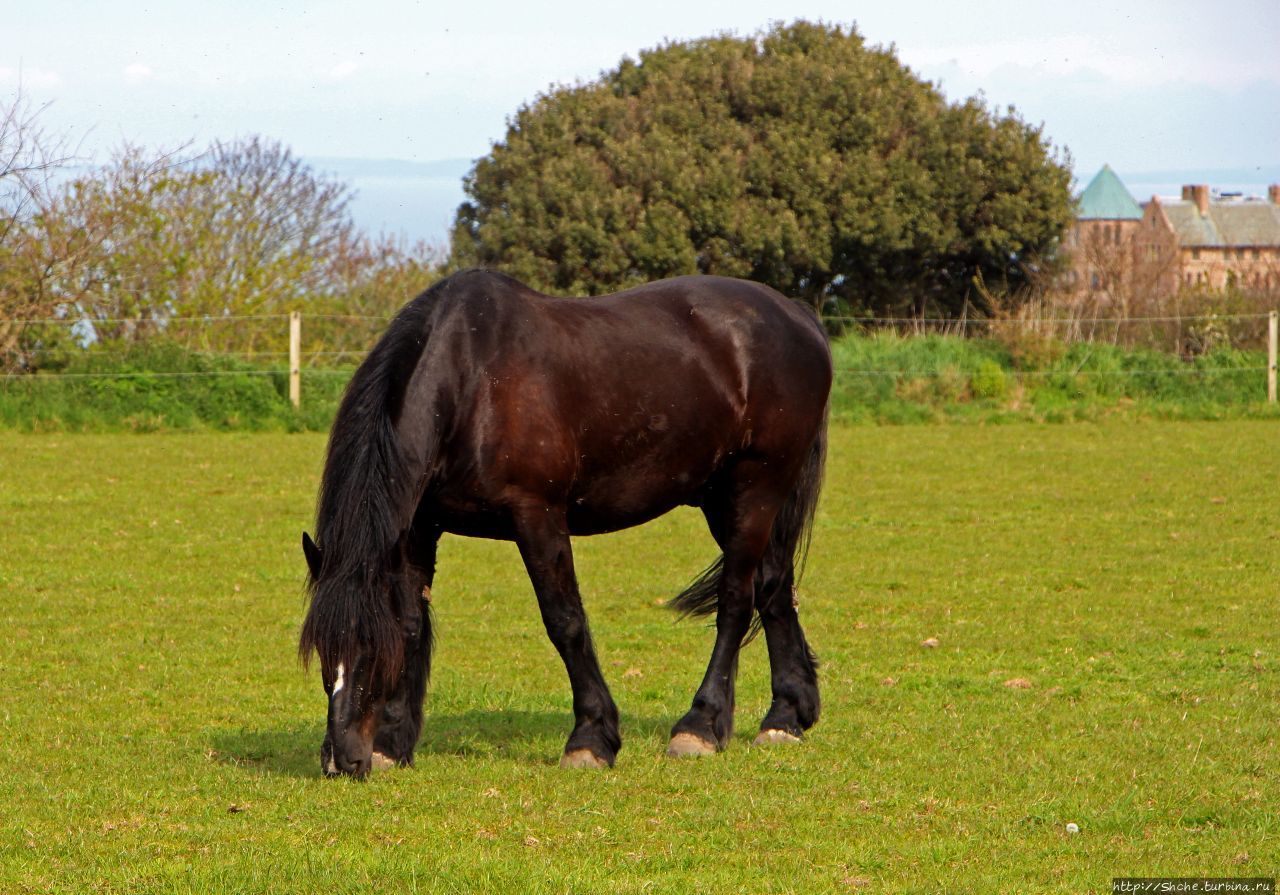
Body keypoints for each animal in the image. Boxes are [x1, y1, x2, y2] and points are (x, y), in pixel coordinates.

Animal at [296, 267, 829, 778]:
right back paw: (785, 717)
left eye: (370, 648)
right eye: (322, 650)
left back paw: (700, 725)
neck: (471, 381)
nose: (341, 759)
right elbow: (410, 624)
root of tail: (796, 315)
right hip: (727, 499)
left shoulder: (537, 515)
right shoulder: (418, 527)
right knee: (774, 587)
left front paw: (591, 738)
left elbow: (564, 621)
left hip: (756, 489)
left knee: (737, 600)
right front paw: (392, 743)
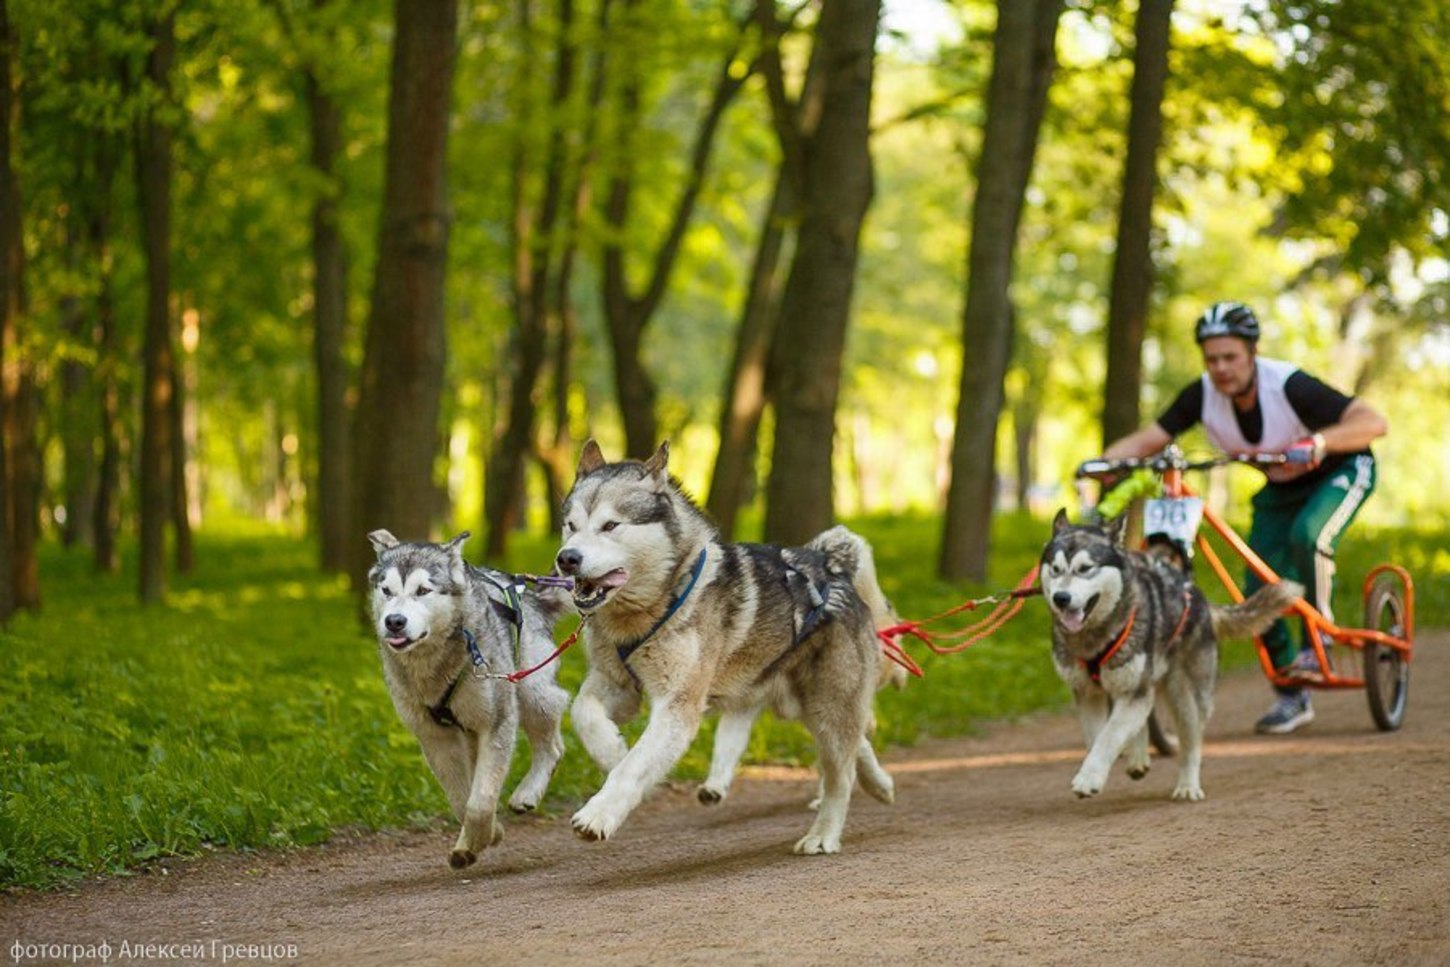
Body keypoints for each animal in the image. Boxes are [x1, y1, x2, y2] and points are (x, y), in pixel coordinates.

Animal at [365, 530, 568, 869]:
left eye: (423, 590)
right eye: (386, 590)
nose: (394, 621)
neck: (431, 665)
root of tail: (528, 595)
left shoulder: (497, 722)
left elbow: (480, 801)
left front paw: (483, 834)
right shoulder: (435, 737)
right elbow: (462, 799)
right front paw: (482, 837)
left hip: (531, 690)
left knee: (552, 744)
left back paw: (528, 792)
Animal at [553, 440, 893, 852]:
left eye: (610, 525)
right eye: (571, 526)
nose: (567, 559)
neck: (655, 604)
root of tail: (828, 564)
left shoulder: (678, 707)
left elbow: (633, 768)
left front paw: (599, 813)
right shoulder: (617, 683)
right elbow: (583, 713)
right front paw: (612, 750)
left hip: (828, 704)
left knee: (839, 775)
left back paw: (823, 834)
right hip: (801, 704)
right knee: (854, 746)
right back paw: (880, 784)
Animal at [1044, 513, 1305, 800]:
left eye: (1085, 568)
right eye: (1055, 569)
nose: (1061, 598)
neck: (1095, 638)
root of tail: (1199, 597)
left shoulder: (1134, 690)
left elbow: (1109, 735)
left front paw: (1088, 778)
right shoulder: (1089, 693)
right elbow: (1098, 736)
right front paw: (1097, 768)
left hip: (1185, 695)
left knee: (1190, 745)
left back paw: (1188, 785)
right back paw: (1139, 756)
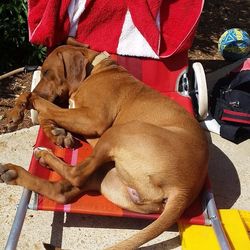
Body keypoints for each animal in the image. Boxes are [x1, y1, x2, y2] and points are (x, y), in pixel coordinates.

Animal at [0, 42, 208, 249]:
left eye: (48, 73)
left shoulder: (93, 118)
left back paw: (43, 155)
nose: (37, 91)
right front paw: (47, 128)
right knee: (62, 192)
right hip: (110, 176)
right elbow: (46, 111)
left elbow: (40, 105)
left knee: (77, 174)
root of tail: (184, 190)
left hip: (119, 133)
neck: (94, 70)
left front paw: (25, 109)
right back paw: (14, 173)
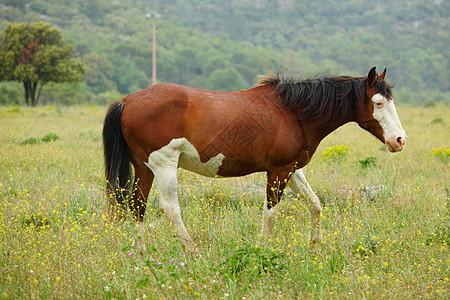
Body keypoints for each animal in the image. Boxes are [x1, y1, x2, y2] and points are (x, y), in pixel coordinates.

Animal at [103, 67, 408, 256]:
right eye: (378, 102)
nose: (399, 140)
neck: (293, 112)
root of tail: (126, 101)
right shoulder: (278, 171)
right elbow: (270, 213)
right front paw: (263, 249)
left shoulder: (292, 170)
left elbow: (315, 204)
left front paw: (315, 246)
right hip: (164, 167)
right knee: (169, 209)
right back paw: (192, 252)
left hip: (145, 169)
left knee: (137, 206)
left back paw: (140, 254)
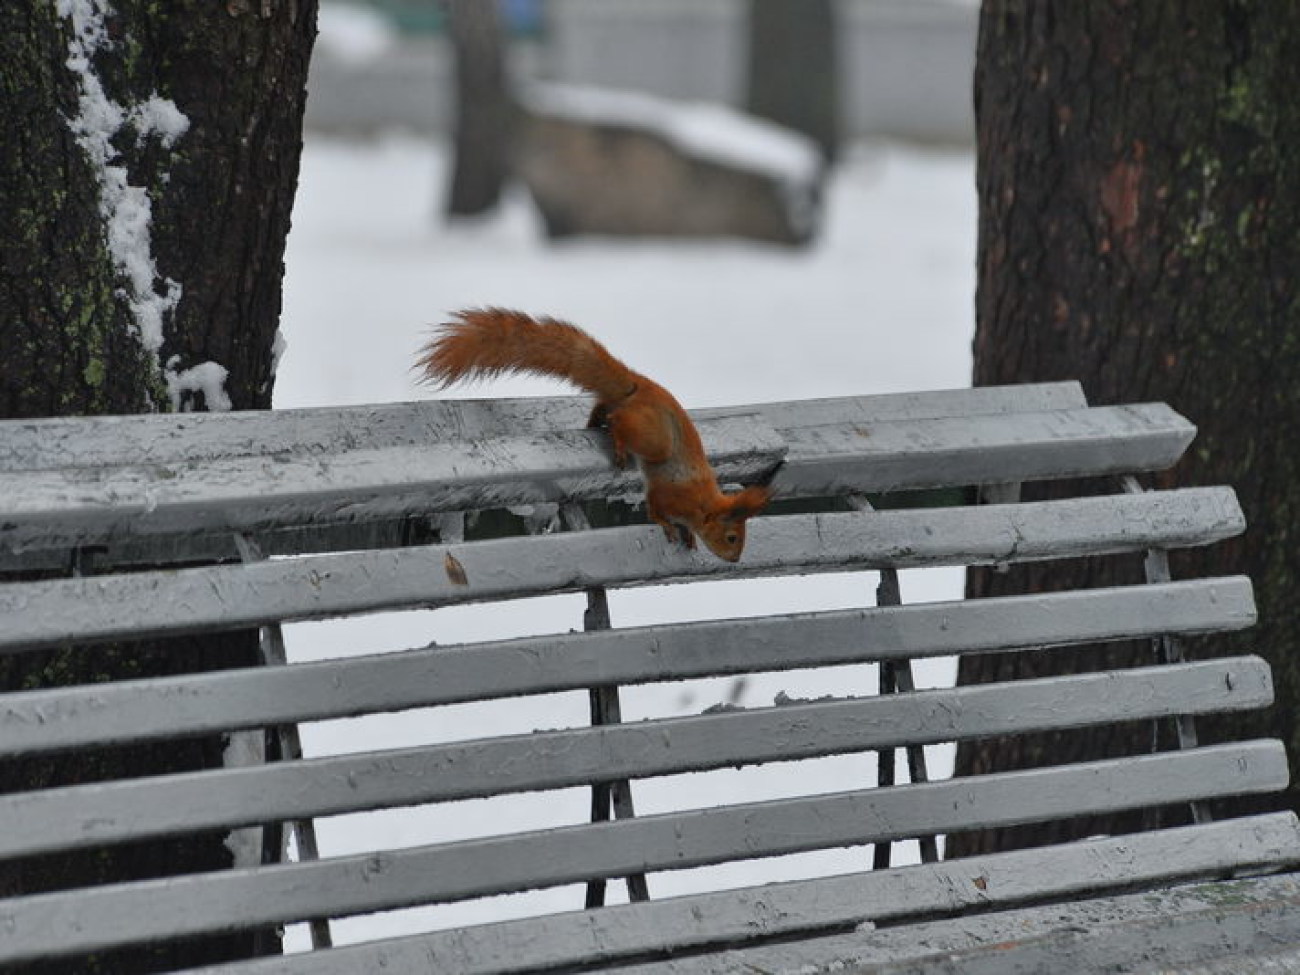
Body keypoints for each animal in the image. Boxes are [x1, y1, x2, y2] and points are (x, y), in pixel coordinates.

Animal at [416, 309, 764, 561]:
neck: (702, 503)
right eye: (732, 537)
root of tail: (641, 387)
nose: (735, 559)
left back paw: (595, 421)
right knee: (619, 420)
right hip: (653, 438)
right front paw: (668, 525)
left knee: (604, 408)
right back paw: (617, 439)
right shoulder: (669, 495)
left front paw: (689, 535)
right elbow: (655, 508)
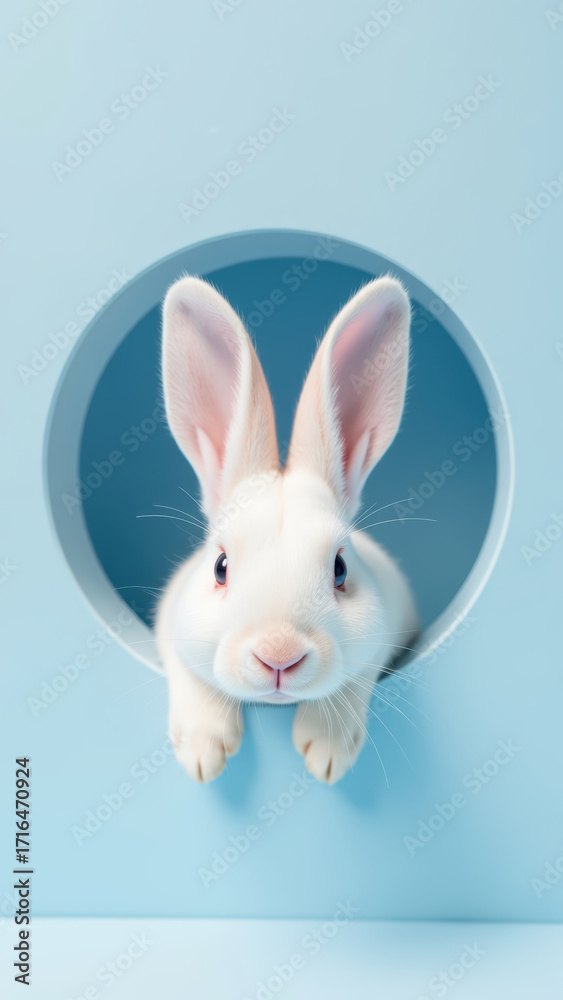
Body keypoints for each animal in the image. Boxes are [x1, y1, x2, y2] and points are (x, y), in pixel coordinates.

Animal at [156, 272, 420, 784]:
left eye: (339, 569)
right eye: (220, 567)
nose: (279, 656)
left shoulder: (386, 630)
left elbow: (353, 677)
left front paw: (326, 754)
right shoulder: (169, 627)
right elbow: (194, 679)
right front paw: (203, 756)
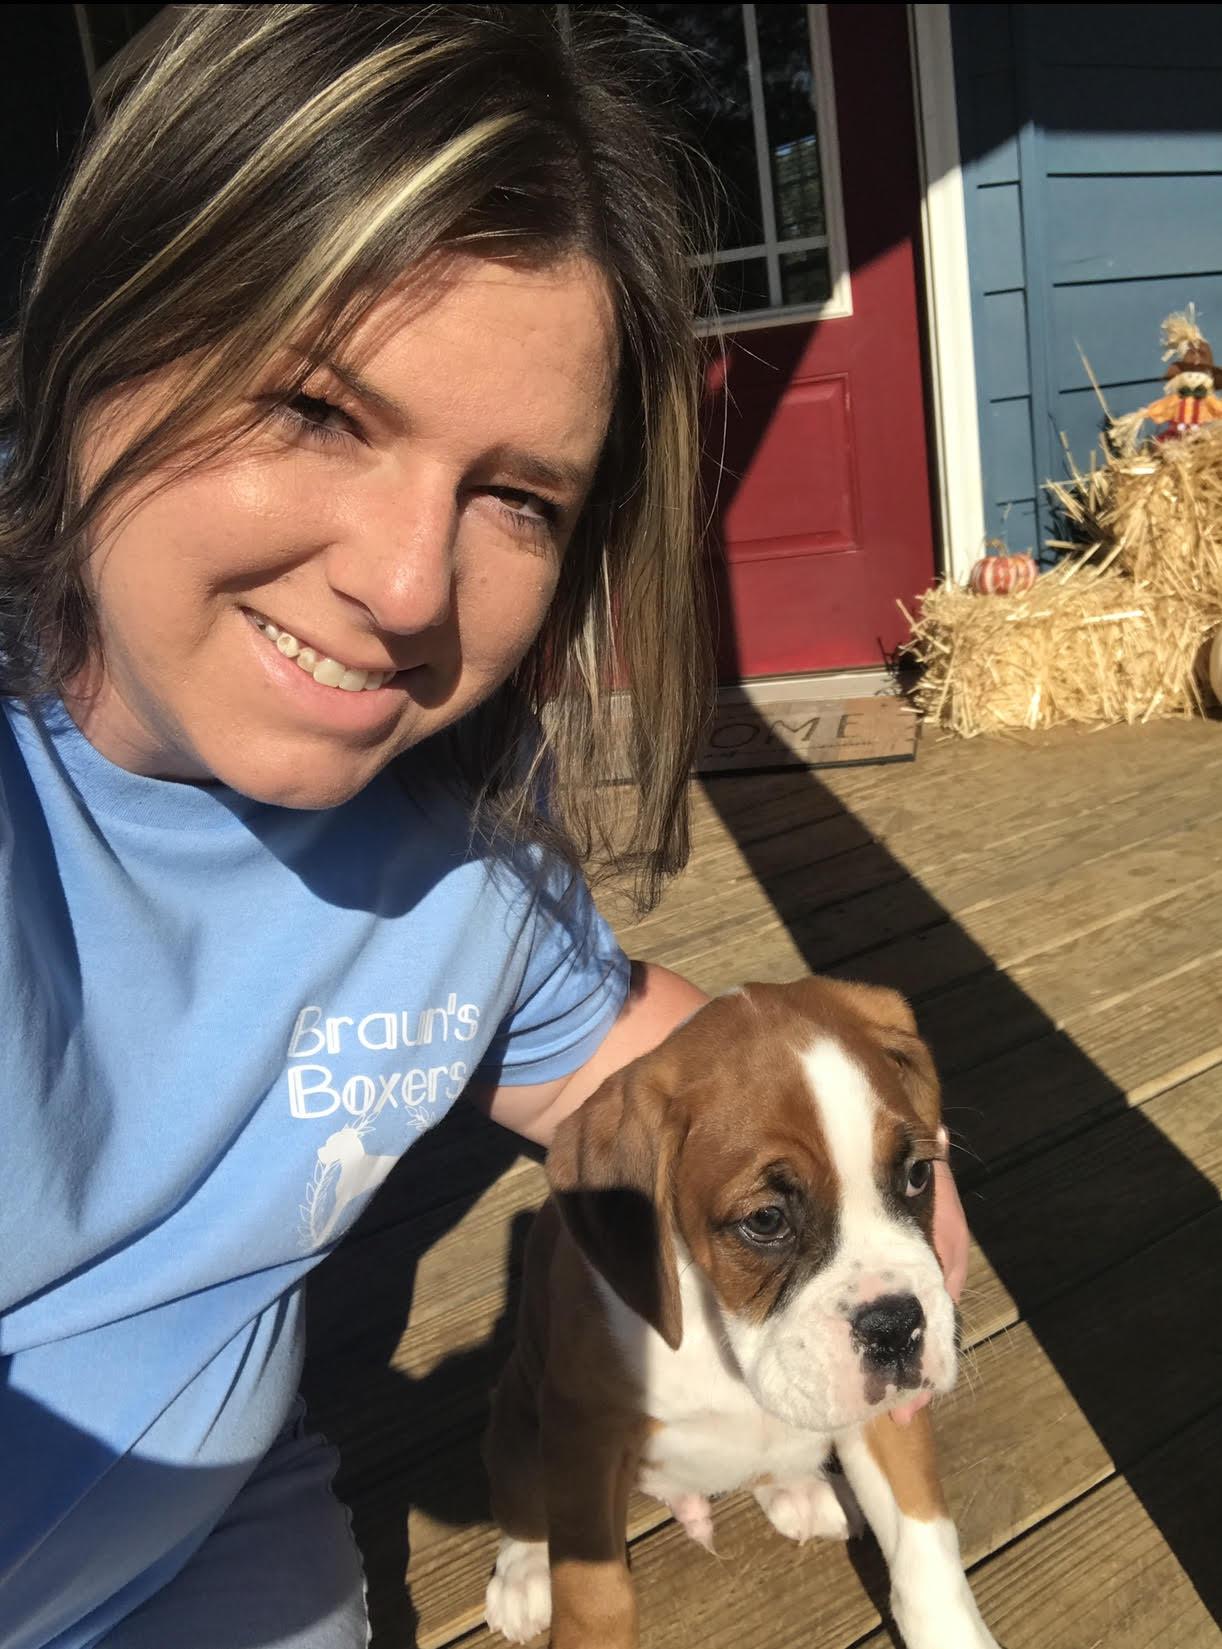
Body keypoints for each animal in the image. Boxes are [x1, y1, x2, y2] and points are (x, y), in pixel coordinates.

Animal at [483, 977, 1001, 1649]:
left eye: (917, 1175)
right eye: (766, 1220)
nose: (895, 1328)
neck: (722, 1331)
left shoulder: (890, 1414)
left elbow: (926, 1553)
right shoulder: (583, 1434)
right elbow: (595, 1596)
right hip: (518, 1406)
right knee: (520, 1494)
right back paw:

== WORK ORDER ==
With pictures omitted, repeat the entries above word for word from the line holding "left hip: (828, 704)" down to the line holding "neck: (94, 70)", keeping both of those lines.

== RESPONSE TO THE TASK ==
left hip: (828, 704)
left knee: (839, 775)
left back paw: (823, 834)
right hip: (801, 704)
right knee: (854, 746)
right back paw: (880, 784)
Animal at [1044, 513, 1305, 800]:
left eye: (1085, 568)
right eye: (1055, 569)
nose: (1061, 598)
neck: (1095, 638)
root of tail: (1199, 597)
left shoulder: (1134, 690)
left elbow: (1109, 735)
left front paw: (1088, 778)
right shoulder: (1089, 693)
right elbow: (1098, 736)
right front paw: (1097, 768)
left hip: (1185, 695)
left knee: (1190, 745)
left back paw: (1188, 785)
right back paw: (1139, 756)
Body keypoints for each animal in the image. Boxes are [x1, y1, x2, y2] and points are (x, y), in pixel coordinates.

Animal at [0, 42, 208, 249]:
left eye: (48, 73)
left shoulder: (93, 118)
left back paw: (43, 155)
nose: (37, 91)
right front paw: (47, 128)
right knee: (62, 192)
right hip: (110, 176)
right elbow: (46, 111)
left elbow: (40, 105)
left knee: (77, 174)
root of tail: (184, 190)
left hip: (119, 133)
neck: (94, 70)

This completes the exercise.